-- Text follows --

‘I Feel Trapped’: Treating Drug Use in the COVID-19 Pandemic
Social distancing orders are a necessity, but they create a host of new problems for people in treatment for substance use disorders.
There’s a saying that the opposite of addiction isn’t sobriety, it’s community. For the nearly 20 million Americans who have substance use disorders, the social distancing and quarantines of COVID-19 have just made the hard job of recovery much harder.
Synn Stern, a nurse at New York Harm Reduction Educators’ (NYHRE) drop-in clinic in Harlem, has a close-up view. Before the pandemic, an estimated 40 to 80 people came through the battered gray doors of the clinic every day, making it a swirling hub of people picking up medication for substance use disorders, HIV, and hepatitis C; getting supplies for safe drug use; using the bathroom; and just stopping by to hang out. But with over 85,000 confirmed cases of COVID-19 infections nationwide and New York State being the disease’s epicenter in the U.S., the doors of the drop-in are now shut. Stern and her co-workers fear that the pandemic’s ripple effects on the health of the city’s most vulnerable residents is just beginning.
Although quarantine and isolation orders go a long way toward preventing the spread of coronavirus, they present a staggering host of new issues for people struggling with substance use disorders—particularly those who attend opioid treatment programs (OTPs). Methadone clinics, a kind of OTP, require most patients to come in every day to pick up their dose of methadone, sometimes at a specific and inflexible time. Patients may need to bring their children along if schools have closed, or stand in line for hours outside because the clinic has reduced its maximum occupancy level— potentially exposing themselves and their loved ones to the virus. (Because of the way COVID-19 attacks the respiratory system, people with substance use disorders can be particularly vulnerable to the disease. They are also more likely to have insecure housing and unreliable access to medical care, which can increase the possibility of a severe case.)
Healthcare officials are not unaware of these challenges. In an attempt to mitigate risks of exposure at OTPs, the federal Substance Abuse and Mental Health Services Administration has updated its normally inflexible rulings on how many doses of methadone a patient can take home. States may give patients who are deemed “stable” up to 28 days worth of medication to take home. Patients who are deemed “less stable” can take home up to 14 days of medication. Stability is defined by federal criteria, and one of the influencing factors is the safety of one’s living situation.
Even if a clinic was able to give out one month’s worth of take-home doses to all of its patients, Stern explains, that creates a new problem: secure storage. Her clients are intimately familiar with the dangers of trying to keep medication safe while living precariously. She recounted the story of a homeless patient whose medications for seizures, antidepressants, and the opioid-treatment Suboxone were all stolen at once. Some of her homeless clients have actually requested that they pick up their medication from the clinic each day—not because it’s required, like in a methadone clinic, but as a precaution to keep it safe.
Across the country, states are scrambling to figure out how to get people medication without making them come into clinics, and how to keep that medication safe. Pennsylvania and Washington have updated their guidelines to let people take home more doses at a time. Many states are recommending teleconferencing, virtual check-ins, and suspending previously mandated urine tests. California’s harm reduction-focused Bridge Program released guidelines that include extending prescriptions of the opioid-treatment drug buprenorphine to the maximum possible length and using pharmacy home delivery. Indiana’s Division of Mental Health and Addiction is exploring solutions to the problem of safe storage by giving out methadone in lock boxes.

-- Text concluded --
-- Exercise data follows --

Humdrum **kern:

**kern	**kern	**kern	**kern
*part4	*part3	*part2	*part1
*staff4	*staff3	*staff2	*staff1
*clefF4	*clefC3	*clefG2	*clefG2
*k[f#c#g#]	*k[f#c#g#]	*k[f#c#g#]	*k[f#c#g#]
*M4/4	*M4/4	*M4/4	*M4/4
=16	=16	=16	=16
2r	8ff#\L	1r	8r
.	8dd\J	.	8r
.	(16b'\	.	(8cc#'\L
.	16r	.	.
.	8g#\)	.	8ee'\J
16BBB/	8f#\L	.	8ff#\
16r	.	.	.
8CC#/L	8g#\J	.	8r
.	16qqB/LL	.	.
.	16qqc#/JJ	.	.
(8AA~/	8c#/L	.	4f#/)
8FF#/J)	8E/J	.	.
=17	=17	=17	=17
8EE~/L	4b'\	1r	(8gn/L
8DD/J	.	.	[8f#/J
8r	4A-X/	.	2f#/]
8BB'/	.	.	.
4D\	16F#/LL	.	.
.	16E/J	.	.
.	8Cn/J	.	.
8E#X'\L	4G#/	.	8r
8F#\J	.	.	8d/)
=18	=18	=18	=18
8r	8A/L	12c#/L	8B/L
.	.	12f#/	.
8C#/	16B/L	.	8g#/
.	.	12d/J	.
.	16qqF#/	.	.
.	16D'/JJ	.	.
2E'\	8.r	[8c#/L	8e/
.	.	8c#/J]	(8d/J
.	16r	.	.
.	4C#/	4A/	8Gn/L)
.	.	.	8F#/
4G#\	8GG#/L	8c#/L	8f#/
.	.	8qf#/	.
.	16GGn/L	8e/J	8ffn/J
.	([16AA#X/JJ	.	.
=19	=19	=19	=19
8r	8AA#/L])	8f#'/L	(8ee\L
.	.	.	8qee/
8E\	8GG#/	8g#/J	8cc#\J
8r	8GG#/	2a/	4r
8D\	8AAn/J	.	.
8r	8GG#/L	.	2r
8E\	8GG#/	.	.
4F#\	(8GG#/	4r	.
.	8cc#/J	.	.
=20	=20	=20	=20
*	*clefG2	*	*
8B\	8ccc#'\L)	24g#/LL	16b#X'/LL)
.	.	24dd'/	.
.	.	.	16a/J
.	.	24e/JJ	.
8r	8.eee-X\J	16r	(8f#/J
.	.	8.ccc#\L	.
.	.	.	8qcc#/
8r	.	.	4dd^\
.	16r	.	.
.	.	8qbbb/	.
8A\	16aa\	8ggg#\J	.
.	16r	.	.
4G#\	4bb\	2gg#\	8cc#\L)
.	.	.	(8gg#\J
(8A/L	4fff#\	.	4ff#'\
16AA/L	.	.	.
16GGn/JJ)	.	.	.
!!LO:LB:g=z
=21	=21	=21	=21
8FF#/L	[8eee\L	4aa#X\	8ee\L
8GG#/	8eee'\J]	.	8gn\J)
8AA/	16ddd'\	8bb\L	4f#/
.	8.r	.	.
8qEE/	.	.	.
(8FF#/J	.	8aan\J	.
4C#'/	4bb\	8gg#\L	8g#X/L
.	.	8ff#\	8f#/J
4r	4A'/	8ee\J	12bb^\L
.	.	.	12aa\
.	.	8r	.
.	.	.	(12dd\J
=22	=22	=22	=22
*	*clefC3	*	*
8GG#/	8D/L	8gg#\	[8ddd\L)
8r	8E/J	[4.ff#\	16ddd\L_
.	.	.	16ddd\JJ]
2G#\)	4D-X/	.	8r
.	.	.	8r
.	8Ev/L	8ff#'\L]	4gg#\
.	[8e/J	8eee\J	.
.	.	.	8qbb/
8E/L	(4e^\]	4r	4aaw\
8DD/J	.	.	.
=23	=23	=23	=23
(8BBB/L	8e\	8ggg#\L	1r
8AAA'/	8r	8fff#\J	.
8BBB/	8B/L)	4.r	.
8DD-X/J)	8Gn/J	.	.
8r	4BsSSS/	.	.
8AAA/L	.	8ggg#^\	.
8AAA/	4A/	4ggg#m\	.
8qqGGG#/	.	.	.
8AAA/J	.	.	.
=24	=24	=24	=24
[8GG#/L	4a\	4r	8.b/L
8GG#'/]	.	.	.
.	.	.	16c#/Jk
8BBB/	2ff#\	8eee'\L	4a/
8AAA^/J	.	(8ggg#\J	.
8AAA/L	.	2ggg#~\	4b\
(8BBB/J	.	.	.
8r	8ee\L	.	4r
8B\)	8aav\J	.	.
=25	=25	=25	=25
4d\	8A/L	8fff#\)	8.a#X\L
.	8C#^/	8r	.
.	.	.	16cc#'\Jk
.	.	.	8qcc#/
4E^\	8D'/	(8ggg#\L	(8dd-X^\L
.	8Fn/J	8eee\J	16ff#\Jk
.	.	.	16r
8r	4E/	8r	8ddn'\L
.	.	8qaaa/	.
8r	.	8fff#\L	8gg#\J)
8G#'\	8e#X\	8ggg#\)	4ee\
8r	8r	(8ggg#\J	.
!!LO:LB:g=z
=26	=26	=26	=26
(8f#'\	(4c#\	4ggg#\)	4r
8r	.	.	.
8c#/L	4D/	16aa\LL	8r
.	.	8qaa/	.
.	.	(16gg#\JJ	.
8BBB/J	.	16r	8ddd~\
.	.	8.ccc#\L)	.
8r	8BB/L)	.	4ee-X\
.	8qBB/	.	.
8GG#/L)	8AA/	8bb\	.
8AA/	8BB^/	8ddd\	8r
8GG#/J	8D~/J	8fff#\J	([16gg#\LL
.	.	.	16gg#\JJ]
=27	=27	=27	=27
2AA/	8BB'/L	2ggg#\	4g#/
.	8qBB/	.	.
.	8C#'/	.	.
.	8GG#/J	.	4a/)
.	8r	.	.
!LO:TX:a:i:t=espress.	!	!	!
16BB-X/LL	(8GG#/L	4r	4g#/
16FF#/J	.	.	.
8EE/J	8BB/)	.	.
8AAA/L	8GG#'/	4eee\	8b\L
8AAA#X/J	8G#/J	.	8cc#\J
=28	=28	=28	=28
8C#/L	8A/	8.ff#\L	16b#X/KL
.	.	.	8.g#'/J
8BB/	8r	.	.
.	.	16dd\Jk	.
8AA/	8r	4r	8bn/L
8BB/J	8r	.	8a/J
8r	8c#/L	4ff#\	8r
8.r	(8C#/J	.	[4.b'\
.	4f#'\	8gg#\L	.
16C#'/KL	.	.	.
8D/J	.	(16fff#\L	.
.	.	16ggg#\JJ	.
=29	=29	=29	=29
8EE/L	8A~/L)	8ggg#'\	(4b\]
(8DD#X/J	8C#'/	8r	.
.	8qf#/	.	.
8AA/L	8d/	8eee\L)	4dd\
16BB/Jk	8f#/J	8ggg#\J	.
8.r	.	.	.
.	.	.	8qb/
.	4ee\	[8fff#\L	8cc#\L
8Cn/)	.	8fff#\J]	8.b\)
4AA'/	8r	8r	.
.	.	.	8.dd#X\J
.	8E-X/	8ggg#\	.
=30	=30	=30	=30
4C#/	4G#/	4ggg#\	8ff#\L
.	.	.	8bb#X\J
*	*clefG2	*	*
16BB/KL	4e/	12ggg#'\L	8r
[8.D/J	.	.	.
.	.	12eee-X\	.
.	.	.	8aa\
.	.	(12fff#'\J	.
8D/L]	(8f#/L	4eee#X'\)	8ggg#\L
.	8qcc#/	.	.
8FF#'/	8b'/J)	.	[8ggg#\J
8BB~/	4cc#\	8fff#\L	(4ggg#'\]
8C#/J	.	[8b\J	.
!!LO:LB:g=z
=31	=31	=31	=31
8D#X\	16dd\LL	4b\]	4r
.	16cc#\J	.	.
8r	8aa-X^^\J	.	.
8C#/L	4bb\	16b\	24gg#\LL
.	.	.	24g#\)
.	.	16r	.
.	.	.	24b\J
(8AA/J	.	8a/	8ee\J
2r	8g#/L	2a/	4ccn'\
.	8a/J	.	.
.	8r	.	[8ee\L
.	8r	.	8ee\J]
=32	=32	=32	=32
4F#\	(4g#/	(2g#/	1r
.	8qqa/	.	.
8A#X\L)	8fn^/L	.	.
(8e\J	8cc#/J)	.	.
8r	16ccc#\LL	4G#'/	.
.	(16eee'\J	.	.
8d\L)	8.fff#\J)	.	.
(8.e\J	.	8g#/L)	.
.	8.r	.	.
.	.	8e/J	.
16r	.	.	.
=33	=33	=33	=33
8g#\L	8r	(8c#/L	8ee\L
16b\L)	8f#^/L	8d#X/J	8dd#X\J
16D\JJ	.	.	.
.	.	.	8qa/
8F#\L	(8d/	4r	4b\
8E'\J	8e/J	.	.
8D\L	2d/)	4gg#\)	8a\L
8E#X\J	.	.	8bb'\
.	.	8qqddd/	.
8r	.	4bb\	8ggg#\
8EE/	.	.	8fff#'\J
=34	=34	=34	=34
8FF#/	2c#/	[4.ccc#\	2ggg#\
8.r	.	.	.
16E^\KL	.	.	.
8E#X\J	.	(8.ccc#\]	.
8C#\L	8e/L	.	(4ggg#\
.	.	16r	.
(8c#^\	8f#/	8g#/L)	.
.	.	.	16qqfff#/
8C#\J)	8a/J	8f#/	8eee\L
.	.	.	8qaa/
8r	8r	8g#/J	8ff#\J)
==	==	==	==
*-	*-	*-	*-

-- Exercise data concluded --

▶ [List of tasks]:
**A)** In the article on treating drug use during the COVID-19 pandemic, how many people came through the NYHRE drop-in clinic each day before the pandemic?
**B)** Duplicate the article on drug treatment during the pandemic from "There’s a saying" up to and including "recovery much harder.".
**C)** List every U.S. state that the final paragraph of the article on drug treatment during the pandemic names as changing its guidelines or exploring solutions.

▶ [Outputs by task]:
**A)** An estimated 40 to 80 people came through the clinic every day.

**B)**
There’s a saying that the opposite of addiction isn’t sobriety, it’s community. For the nearly 20 million Americans who have substance use disorders, the social distancing and quarantines of COVID-19 have just made the hard job of recovery much harder.

**C)** Pennsylvania, Washington, California, Indiana